600px-Tie-dyeWriting prompts are extremely easy to come by – people are giving them away for free on thousands of different web sites – which should give you a clue to exactly how worthless most of them are. The student who cannot string together two coherent sentences can probably come up with half a dozen in a snap. Next time this student balks at a writing assignment, ask him to create a list of prompts that he would like to write about. It’s much easier than actually writing, and he still will not be able to string two coherent sentences together. Writing is the real difficulty. A prompt does not necessarily make it any easier for the writer; only for the person grading the paper. The capacity to create something in response to a prompt is what separates the good writers from the not so good writers.

There are basically two types of prompts for narrative writing:

1) The kind that should not be included verbatim in the text.

An example of type 1 – “Write about the person who influenced you the most.” I warn students not to start the paper with “The person who influenced me the most is ….” like  90% of students do. Everyone is supposed to have a real life experience based on these generic prompts, so they are frequently used for compulsory compositions. However, you risk boring to death both the student and whoever is grading the paper as this same prompt is provided for the umpteenth time.

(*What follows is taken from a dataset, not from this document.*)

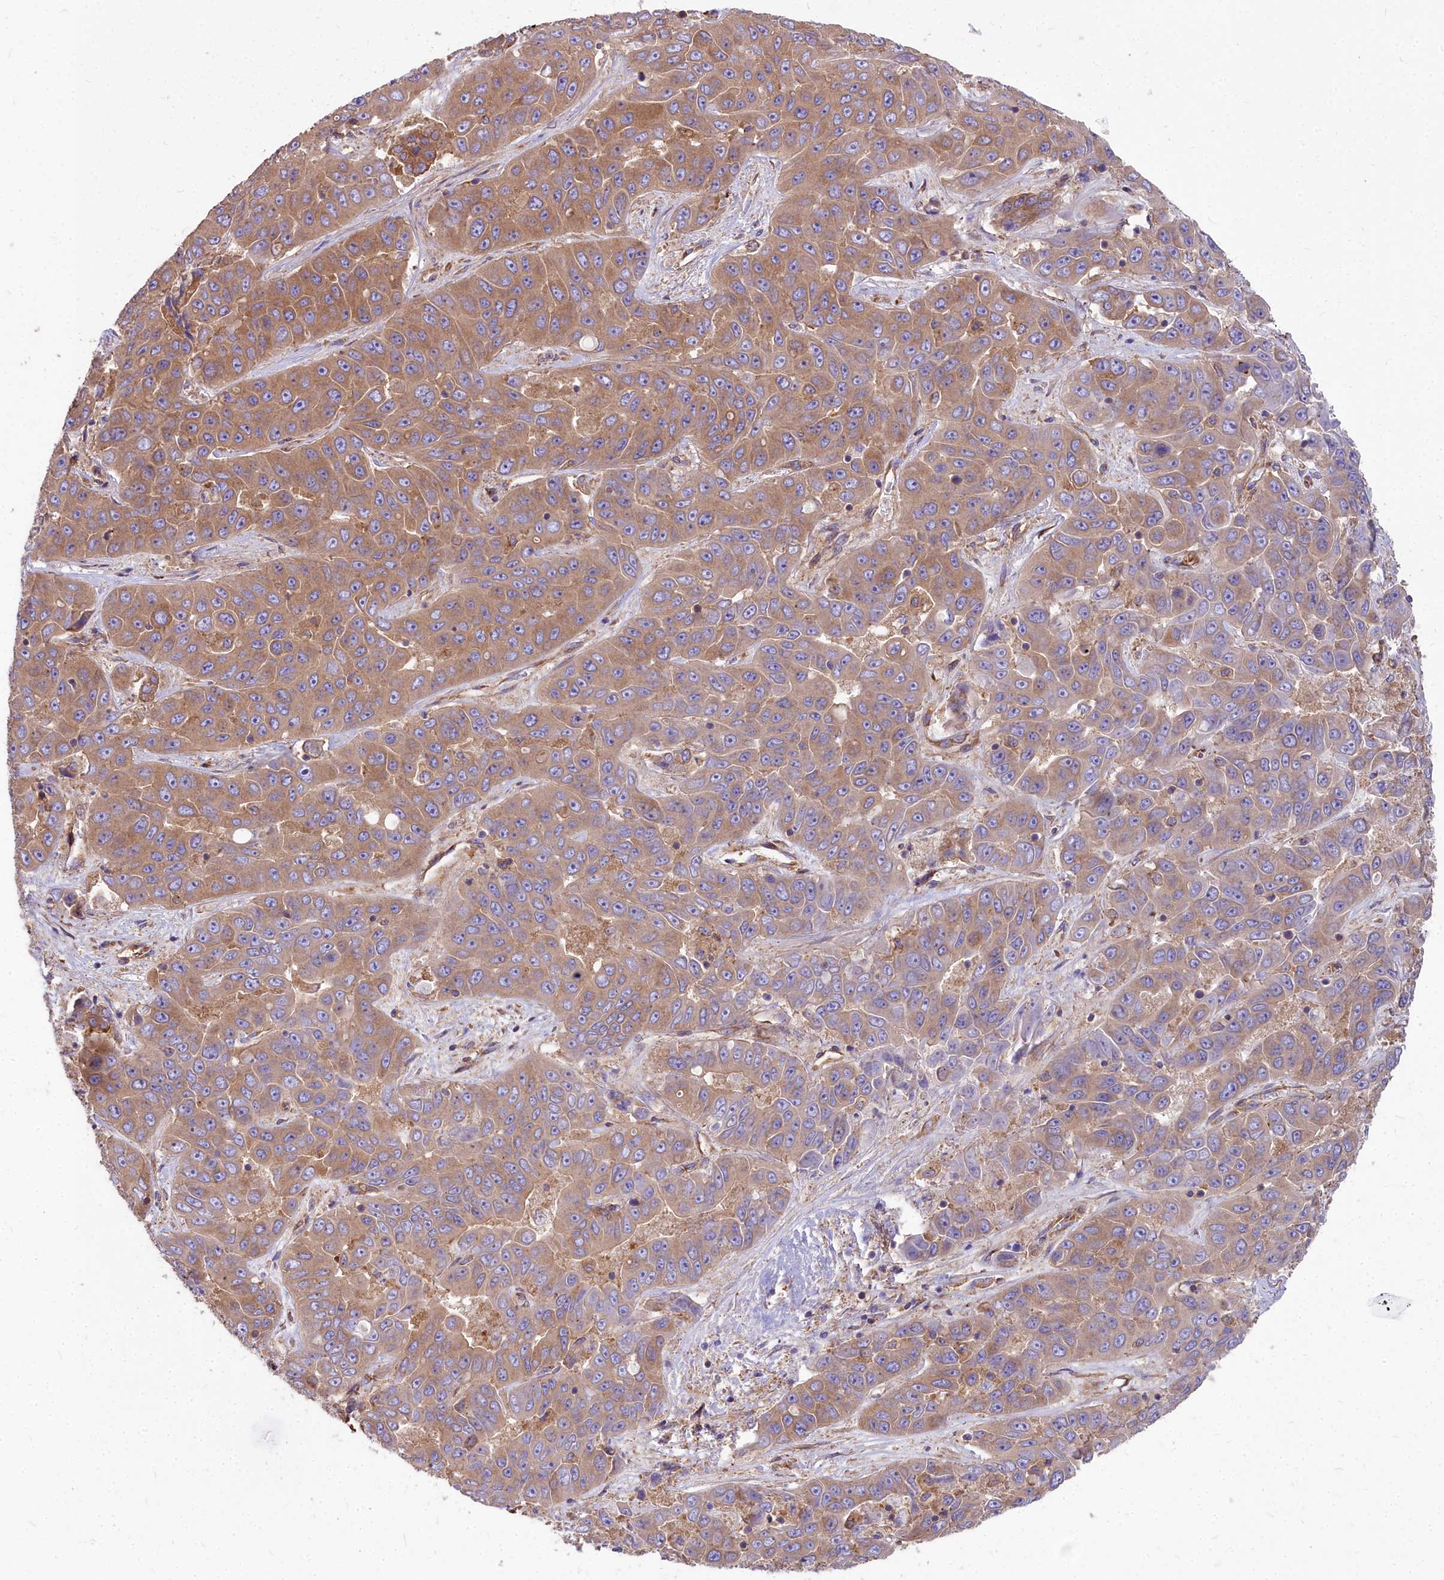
{"staining": {"intensity": "moderate", "quantity": ">75%", "location": "cytoplasmic/membranous"}, "tissue": "liver cancer", "cell_type": "Tumor cells", "image_type": "cancer", "snomed": [{"axis": "morphology", "description": "Cholangiocarcinoma"}, {"axis": "topography", "description": "Liver"}], "caption": "This is a histology image of immunohistochemistry staining of cholangiocarcinoma (liver), which shows moderate staining in the cytoplasmic/membranous of tumor cells.", "gene": "DCTN3", "patient": {"sex": "female", "age": 52}}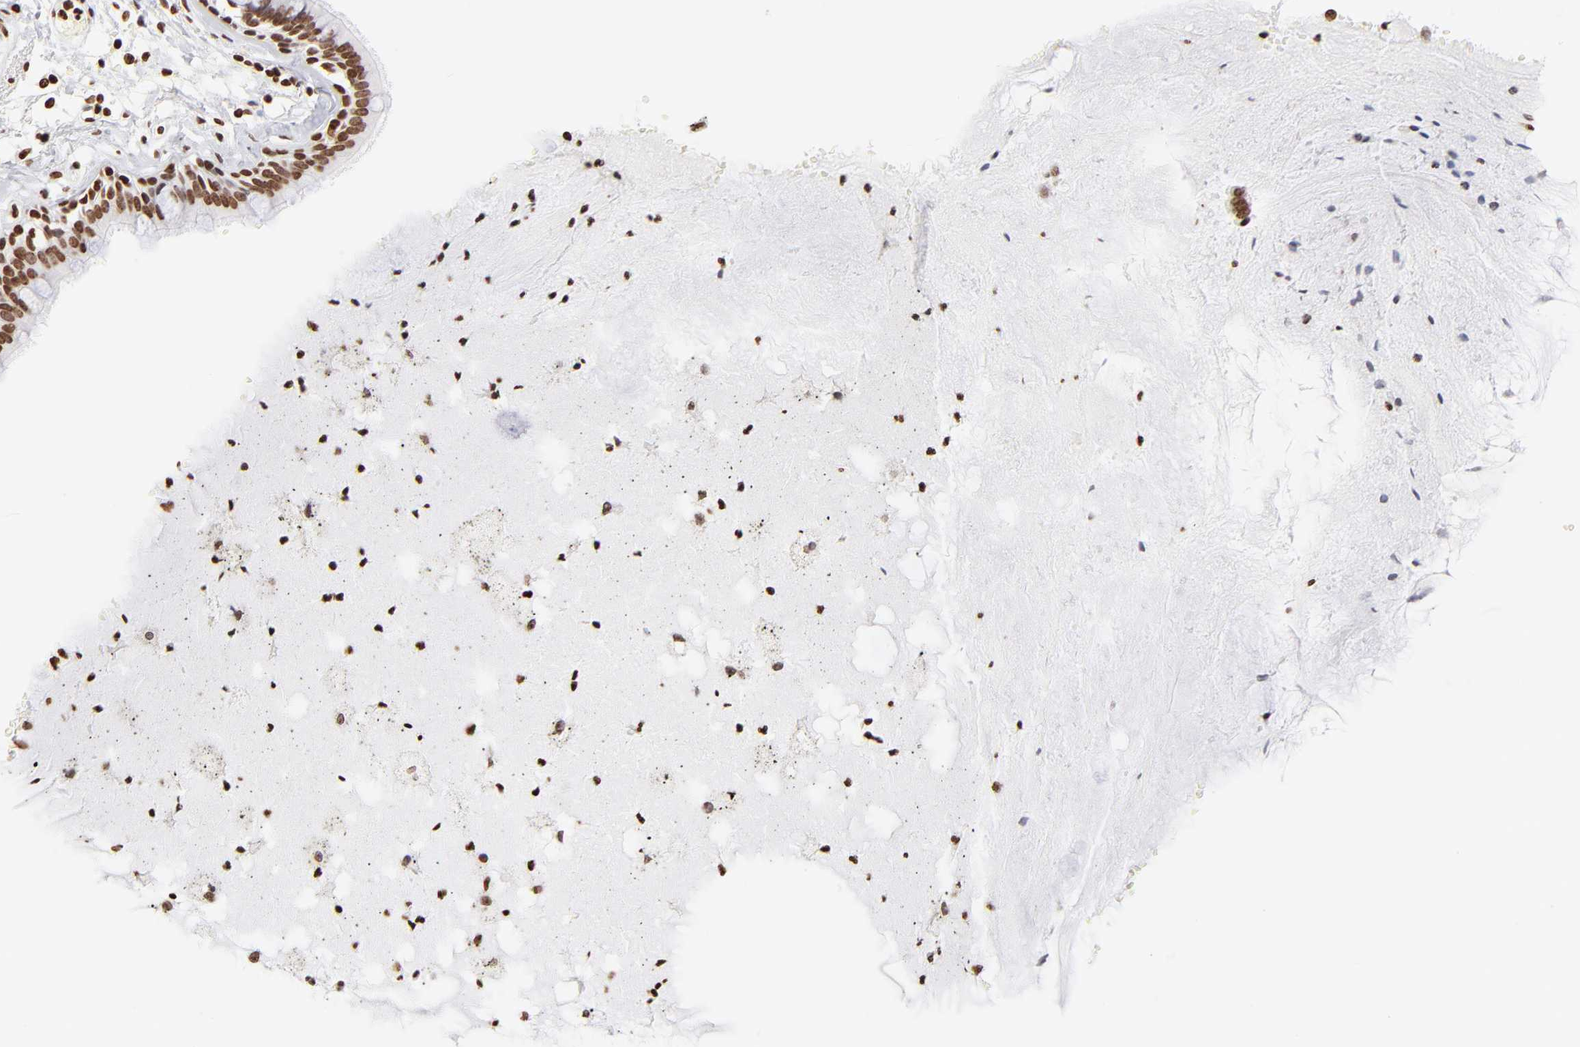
{"staining": {"intensity": "moderate", "quantity": ">75%", "location": "nuclear"}, "tissue": "bronchus", "cell_type": "Respiratory epithelial cells", "image_type": "normal", "snomed": [{"axis": "morphology", "description": "Normal tissue, NOS"}, {"axis": "topography", "description": "Bronchus"}, {"axis": "topography", "description": "Lung"}], "caption": "Benign bronchus demonstrates moderate nuclear positivity in about >75% of respiratory epithelial cells, visualized by immunohistochemistry.", "gene": "RTL4", "patient": {"sex": "female", "age": 56}}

2) The kind that must be included verbatim in the text.

An example of type 2  – “I returned to the deep, dark woods where I first saw it.” These prompts are supposed to help creative writers that haven’t heard from their muse recently. While it might inspire someone suffering from a lapse in imagination, many students complain about having no connection to what the prompt describes. After all, they will not all destined to be fiction writers.

One option to avoid these dilemmas is to let the students come up with their own ideas for writing. If students do not read a lot, this will pose some difficulty. Spend a few days, reading a wide selection of excerpts and have students record the types of writing which they like best. This list can be used to start their own list of personal writing ideas. A part of a day each week may be spent in simply brainstorming ideas that they can write about. Let them freely share and copy off of each other with the understanding that they should be willing to write about anything on their list. Most importantly, students should write short compositions (250 -500 words) more than one time a week. Ideas come most easily if students actually spend more time writing.

If you are still stuck with having students write to prompts, let every class member get a chance to create prompts. Encourage student to be imaginative, keep the topics clean, but don’t worry about keeping them positive – after all the literature they will be reading is not the most cheerful stuff. Offer a mixture of different ones for each assignment. Don’t forget that there is an inherent problem in writing for adolescents; it’s called self-esteem. Revealing personal exposés are interesting to read, and embarrassing to write. It is often this self-protection of the ego that prevents students from writing on prompts that are advertised as “letting the writer draw on their own experience.” They really do not want anyone to know about particular incidents.

Finally, avoid the ten worst writing prompts. Don’t ask students to write about:

  1. Your most embarrassing (disappointing) experience
  2. A time that you made an important (difficult, good, bad) choice
  3. Your greatest accomplishment (achievement, victory, moment of pride)
  4. An obstacle (difficulty, barrier, impossibility) you overcame
  5. A time you learned a lesson (suffered a consequence, paid the price for your actions)
  6. The person who has influenced (inspired, helped, rescued) you in a positive manner
  7. A time when you influenced (inspired, helped, rescued) another person in a positive manner
  8. The day (moment, week, month, year, decade) that changed your life
  9. The most inspiring encounter (person, event,  etc.)
  10. What was your most favorite ______? (fill in the blank with anything)

Somebody else has already asked them to do this before. If they didn’t do it right the first time, they need more than a prompt to help. If they did it right the first time, why punish them again?